• **課題一覧**
• 1. 本文について、次の問いに答えよ。
(a) 宅間孝行は観劇料をいくらだと述べているか。
(b) 鈴木エイトは脚本に関して何をしたとされているか。
(c) 第二弾の時期について、宅間孝行はどう答えたか。
• 2. 本文の「浜谷健司「宅間さんのもとで一生懸命にいいものを、心揺さぶられる瞬間を」」から「ない瞬間がたくさんあります」」までを、一字も変えずに打ち直せ。

• **本文**
# # # # # # #
宅間孝行は「今回はテーマが、かなり攻めた感じで。お客様がどう反応してくださるのかドキドキでございます」と開口一番。阿部力は「この日が待ち遠しかった」、浜谷健司は「わずかにクスッというところは多分、爆笑だろうなと。いいゲネプロでした」とコメント。客席で観劇していた鈴木エイトは稽古場でも観ていたようで「新人さんの出来が、こんなに変わるのか、という驚きがありました。稽古場でもうるっときたところがあったのですが、今日はさらに。全体的にかなり攻めてるな」と語った。鈴木氏の言葉通り、攻めてるところは必見。「力になってもらって」と宅間孝行は鈴木エイトに謝辞を。「議論を呼ぶ内容で、笑いの要素も入れて、茶化すわけではなく、お芝居の力はすごい、衝撃を受けました」と鈴木エイト。また、この作品を考えたきっかけについて宅間孝行は「新しいこと、今まではそれはそれで楽しんでいた。(小劇場は)距離感が近い、もう一回、芝居にまみれる、色々やることがあって大変でした。こんなに大変だったんだっていうことを思い出しました。小劇場は空気感近いんで身近に感じられる」と語った。また「映画より高い、5500円、何かを提供しなければならない、責任がある」と宅間孝行。阿部力、浜谷健司、宅間孝行との共演は2人とも過去に何度かあるそう。浜谷健司は「気づかなかったことに気付かされる、まだ完全に理解してないなと思い、日々勉強です」といい、阿部力も「毎回、毎回、新しい勉強ができる」とコメント。鈴木エイトは脚本の監修もやったそうで「こういう設定があった方がいいみたいなのは、立場として…上がりが楽しみです」とコメント。そして気が早い質問、第二弾は考えているのか?という問いかけに「決まってます!年明けに」とキッパリと宅間孝行。「東MAXと、早々に」また若手について言及「すごい頑張ってた、その姿に感動」とコメント。またタイトルに引っ掛けて「神様にお願いしたことは?」の問いかけ。宅間孝行は「東京はほぼ完売ですが、大阪は…結構空いてる(苦笑)。神様お願いじゃなくって、皆様にお願い、来週ですが(笑)」また、内容についての質問「あそびみたいなところもありますが、僕らが若いころ、オウムの事件以前は、世間で冷やかされているような存在として…大きなテーマとしては、2世の方たちがこの問題が収束してしまうと置き去りになってしまうのかなと。取り残された2世の人たちがずっと話題の片隅に登ってて、取り残されないことになればいいなと。2世の人たちが傷つくような作りにはしたくない。ちょっと危機感を抱いてくださいと」と語った。
最後にPR。
浜谷健司「宅間さんのもとで一生懸命にいいものを、心揺さぶられる瞬間を」
阿部力「コロナ前と同じように見えるようになった、みんなと芝居ができる普通な幸せなこと、シニカルですが、笑える部分もあり、泣ける部分もあり、考えさせられる舞台、しっかり観て欲しい」
宅間孝行「今回、実験的な作品、ぜひ、体感していただきたい。劇場に来ないと立ち会えない瞬間がたくさんあります」
# # # # # # #
• **元データ**

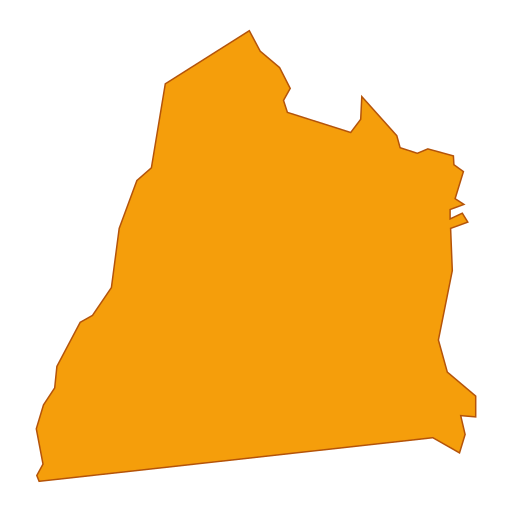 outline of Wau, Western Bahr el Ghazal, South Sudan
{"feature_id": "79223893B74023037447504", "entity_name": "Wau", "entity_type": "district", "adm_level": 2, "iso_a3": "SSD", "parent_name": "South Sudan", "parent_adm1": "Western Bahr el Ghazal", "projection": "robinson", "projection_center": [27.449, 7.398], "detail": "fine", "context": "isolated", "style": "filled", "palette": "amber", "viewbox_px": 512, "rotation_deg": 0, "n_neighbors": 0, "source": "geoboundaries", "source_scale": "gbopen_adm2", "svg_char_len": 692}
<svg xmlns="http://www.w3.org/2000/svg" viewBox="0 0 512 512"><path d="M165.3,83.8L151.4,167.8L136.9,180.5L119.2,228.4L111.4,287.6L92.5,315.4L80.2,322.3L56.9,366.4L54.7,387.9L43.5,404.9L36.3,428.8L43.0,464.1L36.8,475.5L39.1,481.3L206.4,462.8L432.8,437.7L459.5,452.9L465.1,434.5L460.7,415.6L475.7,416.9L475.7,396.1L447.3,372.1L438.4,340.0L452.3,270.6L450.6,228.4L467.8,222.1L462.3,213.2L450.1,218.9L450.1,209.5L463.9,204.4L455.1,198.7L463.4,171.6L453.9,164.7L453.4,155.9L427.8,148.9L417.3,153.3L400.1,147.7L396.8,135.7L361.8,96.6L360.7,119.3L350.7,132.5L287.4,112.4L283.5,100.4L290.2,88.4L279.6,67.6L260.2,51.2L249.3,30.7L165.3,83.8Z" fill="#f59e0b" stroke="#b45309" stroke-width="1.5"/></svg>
# # # # # # #
• **課題の解答**
• 1.
(a) 5500円
(b) 脚本の監修
(c) 年明けに決まっていると答えた。

• 2.
浜谷健司「宅間さんのもとで一生懸命にいいものを、心揺さぶられる瞬間を」
阿部力「コロナ前と同じように見えるようになった、みんなと芝居ができる普通な幸せなこと、シニカルですが、笑える部分もあり、泣ける部分もあり、考えさせられる舞台、しっかり観て欲しい」
宅間孝行「今回、実験的な作品、ぜひ、体感していただきたい。劇場に来ないと立ち会えない瞬間がたくさんあります」